#### ASSIGNMENT
Let your answer be the line containing "left knee: (562, 550)" and every line below it to the end of the records, copied exactly.
** Opening MATERIAL SUPPLIED block **
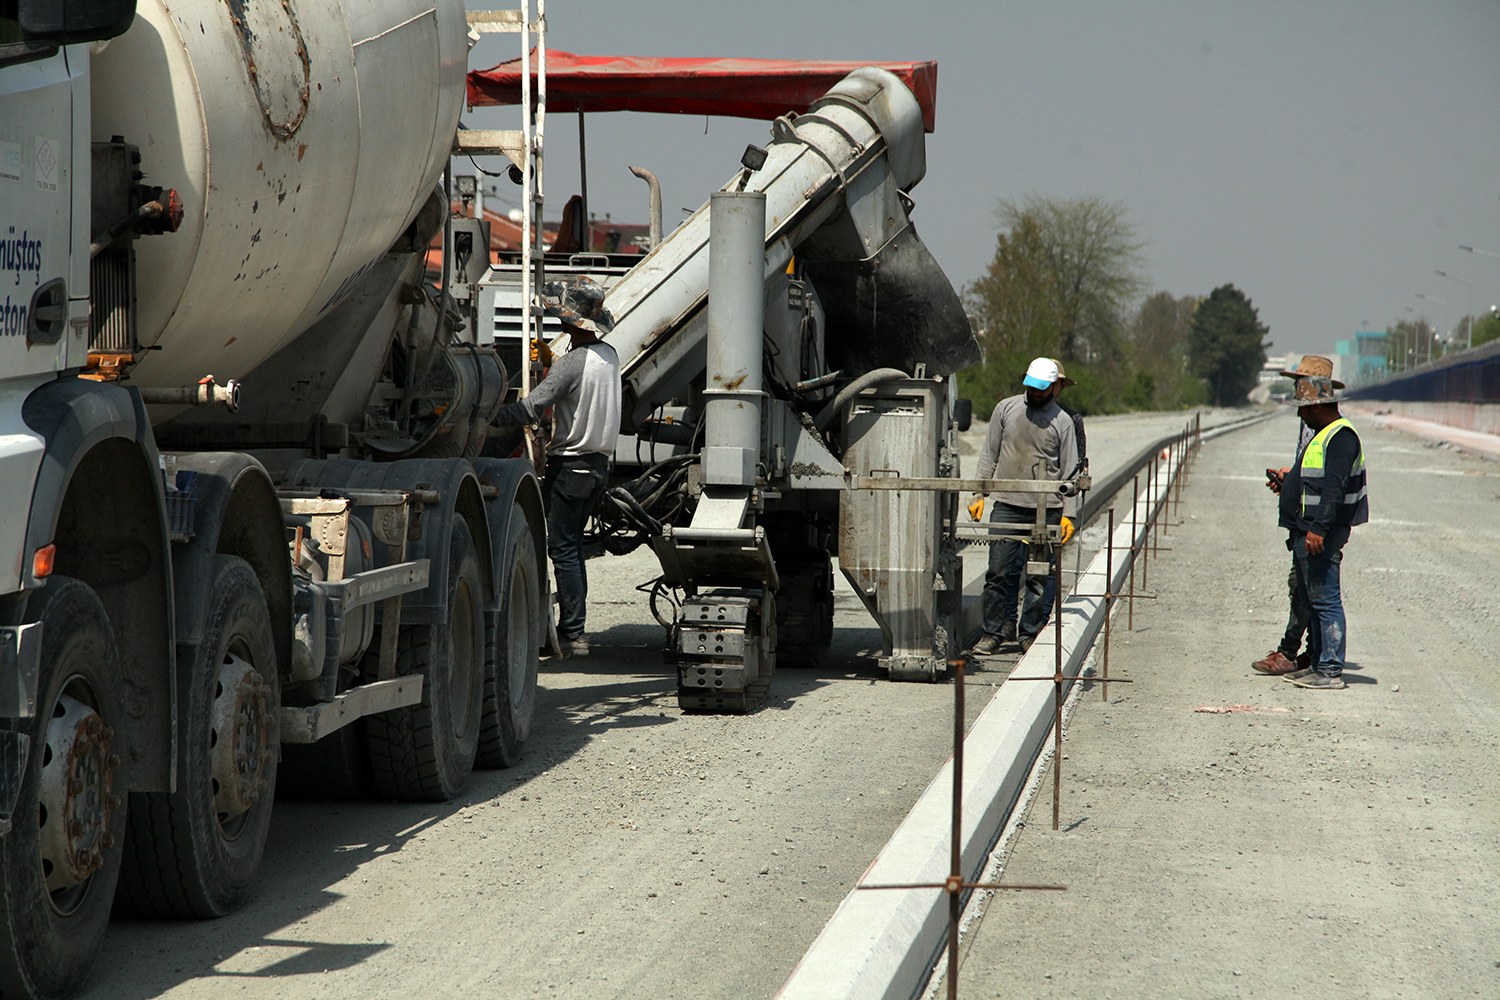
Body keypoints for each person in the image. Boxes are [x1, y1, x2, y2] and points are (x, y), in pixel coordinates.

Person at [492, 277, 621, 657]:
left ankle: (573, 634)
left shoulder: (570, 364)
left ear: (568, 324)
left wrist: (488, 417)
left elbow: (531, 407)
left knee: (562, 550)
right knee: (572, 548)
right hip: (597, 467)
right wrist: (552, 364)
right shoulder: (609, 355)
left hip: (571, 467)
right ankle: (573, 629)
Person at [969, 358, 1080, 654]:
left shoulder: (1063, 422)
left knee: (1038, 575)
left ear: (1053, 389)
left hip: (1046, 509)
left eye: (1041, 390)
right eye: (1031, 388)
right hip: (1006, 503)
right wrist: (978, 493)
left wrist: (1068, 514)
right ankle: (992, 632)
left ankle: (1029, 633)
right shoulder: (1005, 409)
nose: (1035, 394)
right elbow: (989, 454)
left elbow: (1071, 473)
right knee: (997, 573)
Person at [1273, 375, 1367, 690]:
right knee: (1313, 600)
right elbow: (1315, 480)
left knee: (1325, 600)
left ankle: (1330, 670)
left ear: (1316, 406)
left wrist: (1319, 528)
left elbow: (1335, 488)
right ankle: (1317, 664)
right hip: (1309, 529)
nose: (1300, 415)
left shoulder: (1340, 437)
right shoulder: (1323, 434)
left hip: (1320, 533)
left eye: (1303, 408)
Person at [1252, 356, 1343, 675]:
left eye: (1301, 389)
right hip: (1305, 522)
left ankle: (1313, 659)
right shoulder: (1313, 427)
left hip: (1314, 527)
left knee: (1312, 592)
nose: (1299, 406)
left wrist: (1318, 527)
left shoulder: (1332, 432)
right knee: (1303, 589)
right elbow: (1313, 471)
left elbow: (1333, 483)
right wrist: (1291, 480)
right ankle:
** Closing MATERIAL SUPPLIED block **
#### SOLUTION TO THIS EXERCISE
left knee: (562, 550)
right knee: (572, 548)
right hip: (597, 467)
right wrist: (552, 364)
right shoulder: (609, 355)
left hip: (571, 467)
right ankle: (573, 629)
Person at [969, 358, 1080, 654]:
left shoulder: (1063, 422)
left knee: (1038, 575)
left ear: (1053, 389)
left hip: (1046, 509)
left eye: (1041, 390)
right eye: (1031, 388)
right hip: (1006, 503)
right wrist: (978, 493)
left wrist: (1068, 514)
right ankle: (992, 632)
left ankle: (1029, 633)
right shoulder: (1005, 409)
nose: (1035, 394)
right elbow: (989, 454)
left elbow: (1071, 473)
right knee: (997, 573)
Person at [1273, 375, 1367, 690]:
right knee: (1313, 600)
right elbow: (1315, 480)
left knee: (1325, 600)
left ankle: (1330, 670)
left ear: (1316, 406)
left wrist: (1319, 528)
left elbow: (1335, 488)
right ankle: (1317, 664)
right hip: (1309, 529)
nose: (1300, 415)
left shoulder: (1340, 437)
right shoulder: (1323, 434)
left hip: (1320, 533)
left eye: (1303, 408)
Person at [1252, 356, 1343, 675]:
left eye: (1301, 389)
right hip: (1305, 522)
left ankle: (1313, 659)
right shoulder: (1313, 427)
left hip: (1314, 527)
left knee: (1312, 592)
nose: (1299, 406)
left wrist: (1318, 527)
left shoulder: (1332, 432)
right knee: (1303, 589)
right elbow: (1313, 471)
left elbow: (1333, 483)
right wrist: (1291, 480)
right ankle:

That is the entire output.